I can't really comment on the Milwaukee, but we have the 18xrp Dewalt rotary hammers and they barely have enough nuts to punch through the decking


----------



## eddiecalder (Jul 15, 2008)

I have the milwaukee 18v rotary hammer and it serves it function well. I have done about 50 1/2" holes for 3/8" drop in anchors on one battery. I think I paid $150 for the bare tool. 

The hilti will go all day (100+ 1/2" holes) but it is to expensive for how little I would use it.


Hilti and Bosch seem to make the best bits in my experience.


----------



## RW Plumbing (Aug 16, 2010)

eddiecalder said:


> I have the milwaukee 18v rotary hammer and it serves it function well. I have done about 50 1/2" holes for 3/8" drop in anchors on one battery. I think I paid $150 for the bare tool.
> 
> The hilti will go all day (100+ 1/2" holes) but it is to expensive for how little I would use it.
> 
> Hilti and Bosch seem to make the best bits in my experience.


I paid twice that for a corded Hilti... That's the only problem with those, so F'in expensive. With how much I use it though, should be with me the next 10/20 years.


----------



## gear junkie (Jun 20, 2008)

RW Plumbing said:


> Don't use a hammer drill for tile anymore. I've broken way too many. You can get the carbide bits for tile that you use a regular drill for. Works good enough for small holes. The bits are cheap, and don't last long but better than breaking a tile.

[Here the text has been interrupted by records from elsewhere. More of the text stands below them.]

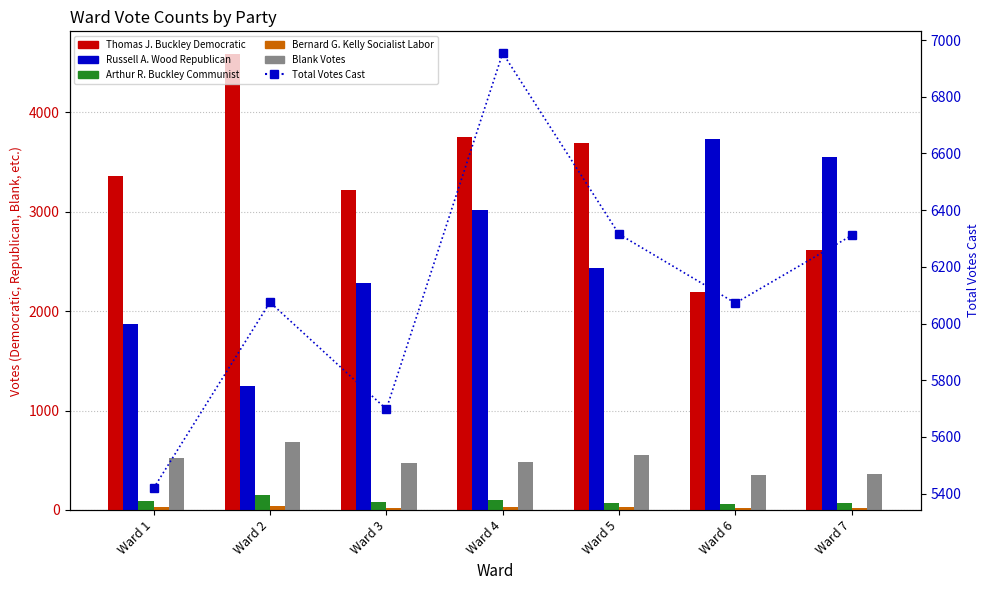

Count the number of data series in this chart.

6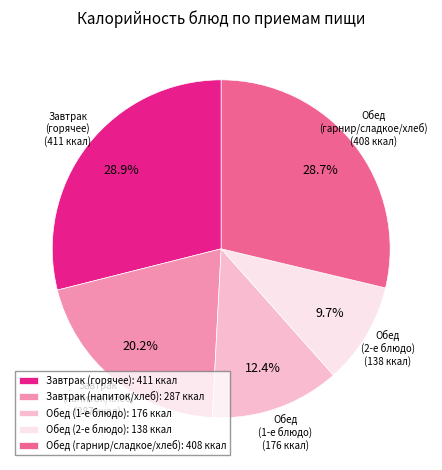

Which slice is the smallest?

Обед (2-е блюдо): 138 ккал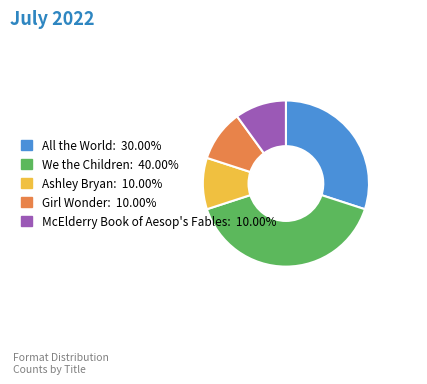

Is there any slice that represents more than half of the pie?

No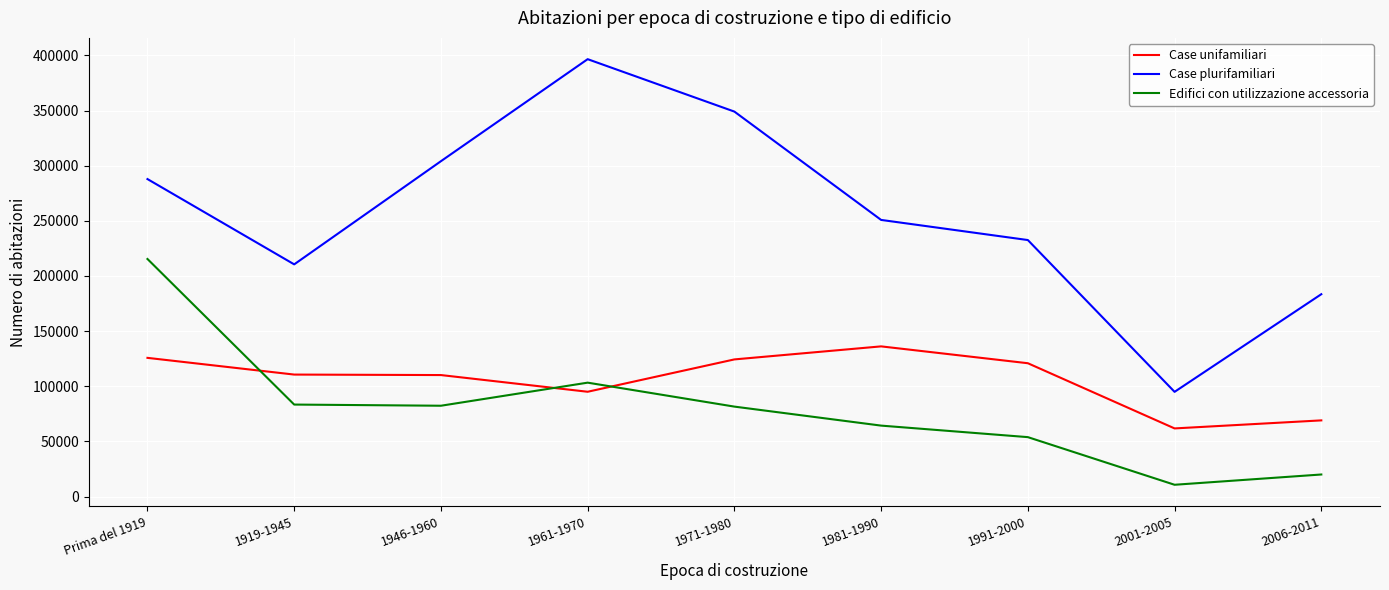

The value of Edifici con utilizzazione accessoria at 1971-1980 is 81554. True or false?

True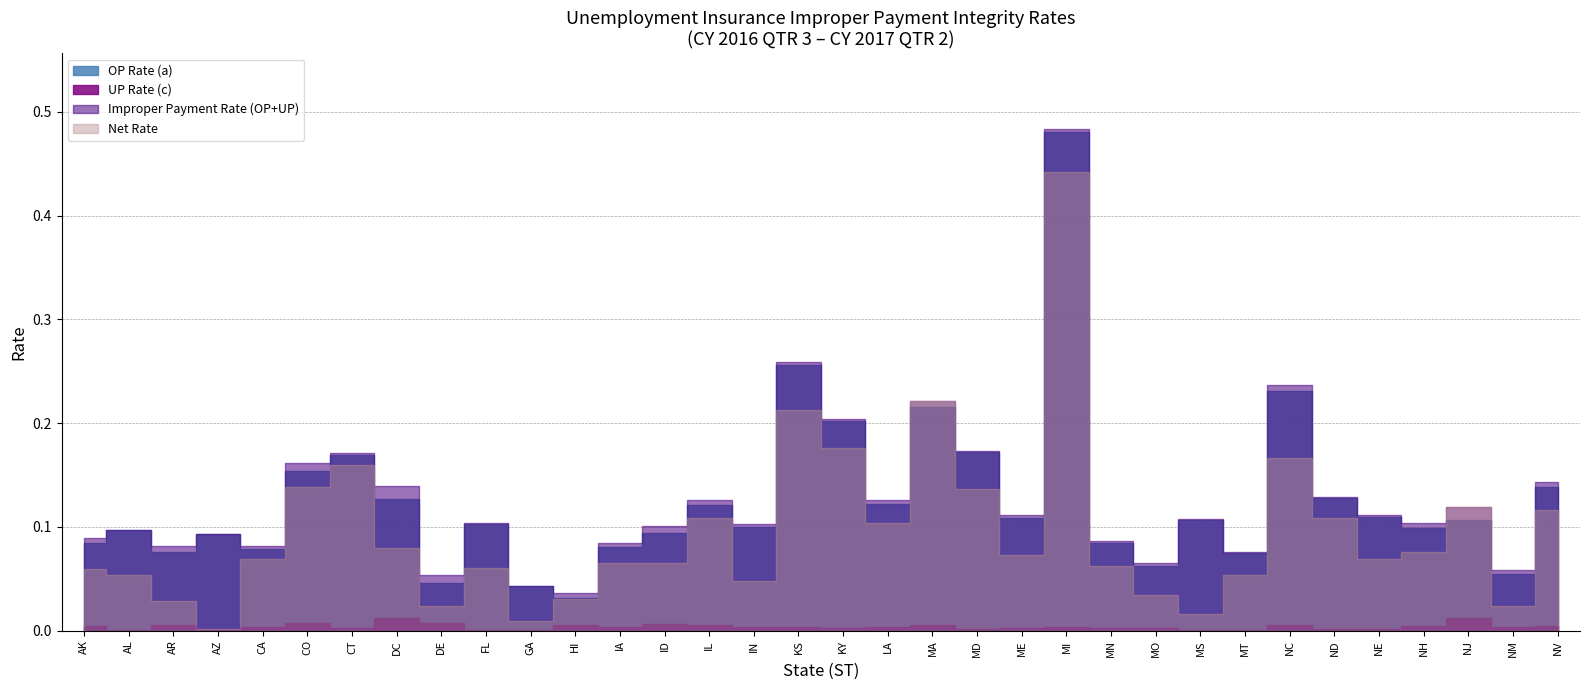

What is the total value across all series at NE?

0.3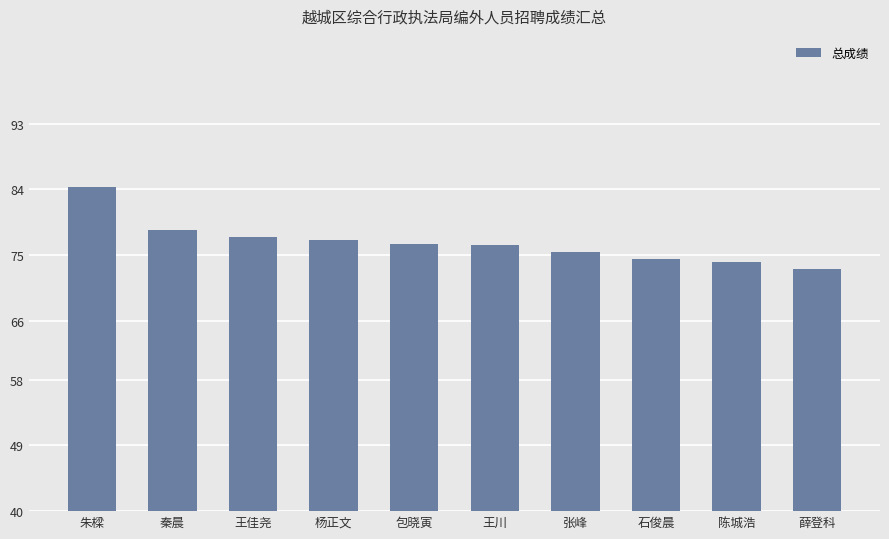

What is the label of the 2nd bar from the right?

陈城浩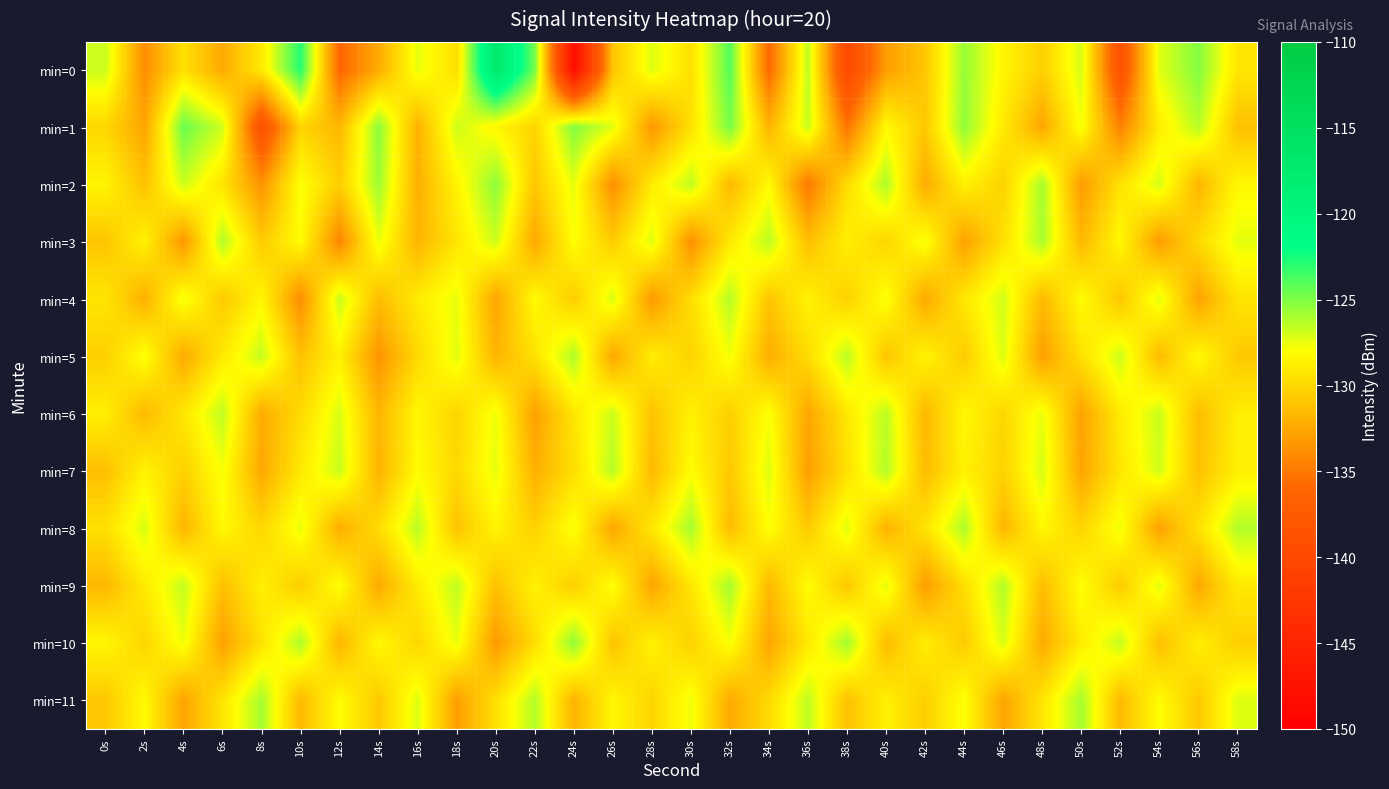

Reading left to right, transcribe all the data shown in this chart.

min=0: 0s=-126.7	2s=-133.9	4s=-129.6	6s=-132.4	8s=-129.1	10s=-122.9	12s=-136.0	14s=-132.3	16s=-127.4	18s=-129.7	20s=-117.2	22s=-124.8	24s=-148.3	26s=-131.1	28s=-127.2	30s=-129.6	32s=-124.0	34s=-135.9	36s=-126.4	38s=-139.9	40s=-133.1	42s=-130.9	44s=-125.6	46s=-128.4	48s=-130.5	50s=-127.0	52s=-138.7	54s=-127.3	56s=-125.1	58s=-129.2
min=1: 0s=-130.1	2s=-132.7	4s=-124.5	6s=-126.9	8s=-138.7	10s=-130.2	12s=-131.8	14s=-125.3	16s=-132.0	18s=-126.8	20s=-128.5	22s=-130.2	24s=-125.1	26s=-127.3	28s=-133.4	30s=-129.6	32s=-124.8	34s=-131.9	36s=-126.7	38s=-135.2	40s=-128.3	42s=-130.8	44s=-125.4	46s=-129.1	48s=-132.6	50s=-127.8	52s=-134.5	54s=-128.9	56s=-126.3	58s=-131.2
min=2: 0s=-128.5	2s=-131.2	4s=-126.8	6s=-129.4	8s=-133.6	10s=-127.9	12s=-130.5	14s=-125.7	16s=-132.1	18s=-128.6	20s=-125.3	22s=-130.9	24s=-127.4	26s=-133.8	28s=-129.0	30s=-126.5	32s=-131.6	34s=-128.2	36s=-135.0	38s=-129.8	40s=-126.1	42s=-132.4	44s=-128.7	46s=-130.3	48s=-125.9	50s=-133.2	52s=-129.5	54s=-127.0	56s=-131.8	58s=-128.4
min=3: 0s=-131.0	2s=-128.6	4s=-133.4	6s=-126.2	8s=-130.7	10s=-128.1	12s=-134.3	14s=-127.5	16s=-131.9	18s=-129.3	20s=-126.8	22s=-132.5	24s=-128.0	26s=-130.6	28s=-127.2	30s=-133.7	32s=-129.1	34s=-126.4	36s=-131.3	38s=-128.8	40s=-130.2	42s=-127.7	44s=-132.9	46s=-129.6	48s=-126.0	50s=-131.7	52s=-128.3	54s=-133.1	56s=-129.9	58s=-127.4
min=4: 0s=-129.3	2s=-132.1	4s=-127.6	6s=-130.8	8s=-128.4	10s=-133.9	12s=-126.7	14s=-131.4	16s=-129.0	18s=-127.5	20s=-132.7	22s=-128.2	24s=-130.6	26s=-127.1	28s=-133.3	30s=-129.7	32s=-126.3	34s=-131.0	36s=-128.6	38s=-130.4	40s=-127.8	42s=-132.5	44s=-129.2	46s=-126.9	48s=-131.6	50s=-128.1	52s=-130.9	54s=-127.3	56s=-132.8	58s=-129.4
min=5: 0s=-130.5	2s=-127.8	4s=-132.4	6s=-129.1	8s=-126.6	10s=-131.2	12s=-128.7	14s=-133.5	16s=-130.0	18s=-127.3	20s=-131.9	22s=-129.5	24s=-126.1	26s=-132.6	28s=-128.9	30s=-130.3	32s=-127.7	34s=-132.2	36s=-129.8	38s=-126.4	40s=-131.0	42s=-128.5	44s=-130.7	46s=-127.2	48s=-133.0	50s=-129.6	52s=-126.8	54s=-131.5	56s=-128.2	58s=-130.8
min=6: 0s=-128.8	2s=-131.6	4s=-129.2	6s=-126.5	8s=-132.3	10s=-129.9	12s=-127.1	14s=-131.8	16s=-128.4	18s=-130.2	20s=-127.6	22s=-132.9	24s=-129.3	26s=-126.8	28s=-131.1	30s=-128.7	32s=-130.5	34s=-127.9	36s=-132.6	38s=-129.2	40s=-126.4	42s=-131.7	44s=-128.3	46s=-130.1	48s=-127.5	50s=-132.8	52s=-129.0	54s=-126.7	56s=-131.4	58s=-128.9
min=7: 0s=-131.3	2s=-128.6	4s=-130.4	6s=-127.8	8s=-132.5	10s=-129.1	12s=-126.7	14s=-131.9	16s=-128.2	18s=-130.0	20s=-127.4	22s=-132.1	24s=-129.7	26s=-126.3	28s=-131.6	30s=-128.1	32s=-130.8	34s=-127.2	36s=-133.0	38s=-129.6	40s=-126.2	42s=-131.5	44s=-128.7	46s=-130.3	48s=-127.0	50s=-132.7	52s=-129.3	54s=-126.9	56s=-131.2	58s=-128.8
min=8: 0s=-129.6	2s=-127.1	4s=-131.8	6s=-128.3	8s=-130.1	10s=-127.5	12s=-132.2	14s=-129.8	16s=-126.4	18s=-131.1	20s=-128.6	22s=-130.4	24s=-127.8	26s=-132.6	28s=-129.2	30s=-125.9	32s=-131.5	34s=-128.0	36s=-130.7	38s=-127.3	40s=-132.0	42s=-129.4	44s=-126.1	46s=-131.8	48s=-128.4	50s=-130.2	52s=-127.6	54s=-132.9	56s=-129.5	58s=-126.2
min=9: 0s=-131.7	2s=-129.0	4s=-126.6	6s=-131.3	8s=-128.8	10s=-130.6	12s=-127.9	14s=-132.4	16s=-129.0	18s=-126.5	20s=-131.2	22s=-128.7	24s=-130.5	26s=-127.9	28s=-132.7	30s=-129.3	32s=-125.9	34s=-131.6	36s=-128.1	38s=-130.9	40s=-127.3	42s=-133.1	44s=-129.7	46s=-126.2	48s=-131.4	50s=-128.0	52s=-130.7	54s=-127.3	56s=-132.5	58s=-129.1
min=10: 0s=-128.4	2s=-130.2	4s=-127.6	6s=-132.9	8s=-129.5	10s=-126.1	12s=-131.8	14s=-128.3	16s=-130.1	18s=-127.5	20s=-133.2	22s=-129.8	24s=-125.4	26s=-131.1	28s=-128.6	30s=-130.4	32s=-127.8	34s=-132.6	36s=-129.2	38s=-125.8	40s=-131.5	42s=-128.9	44s=-130.7	46s=-127.1	48s=-132.4	50s=-129.0	52s=-126.6	54s=-131.3	56s=-128.8	58s=-130.5
min=11: 0s=-130.9	2s=-128.2	4s=-132.7	6s=-129.3	8s=-125.9	10s=-131.6	12s=-128.1	14s=-130.8	16s=-127.2	18s=-133.0	20s=-129.6	22s=-126.2	24s=-131.9	26s=-128.4	28s=-130.2	30s=-127.6	32s=-132.4	34s=-129.9	36s=-126.5	38s=-131.2	40s=-128.7	42s=-130.5	44s=-127.9	46s=-132.7	48s=-129.3	50s=-125.9	52s=-131.6	54s=-128.1	56s=-130.8	58s=-127.2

When I drill through tile, I use a dremel 1/8 carbide cutter to go through the tile. Then punch through the drywall with a 1/8 bit....never know what's behind the wall. If installing hilti toggle bolts(my most common wall anchor), I center my drill sizing guide on the 1/8 hole and trace out the size for 1/2" hole and use the dremel to remove all the tile out of that hole. Then continue through the drywal with the 1/2 bit. The whole process takes under 1 minute per 1/2 hole. The durabilty of that carbide cutter.....been using for the last 3 years to grind metal mostly and it still goes right through tile easy peazy.


----------



## RW Plumbing (Aug 16, 2010)

The new Hilti has a light hammer mode designed for tile. I wonder how well it works.


----------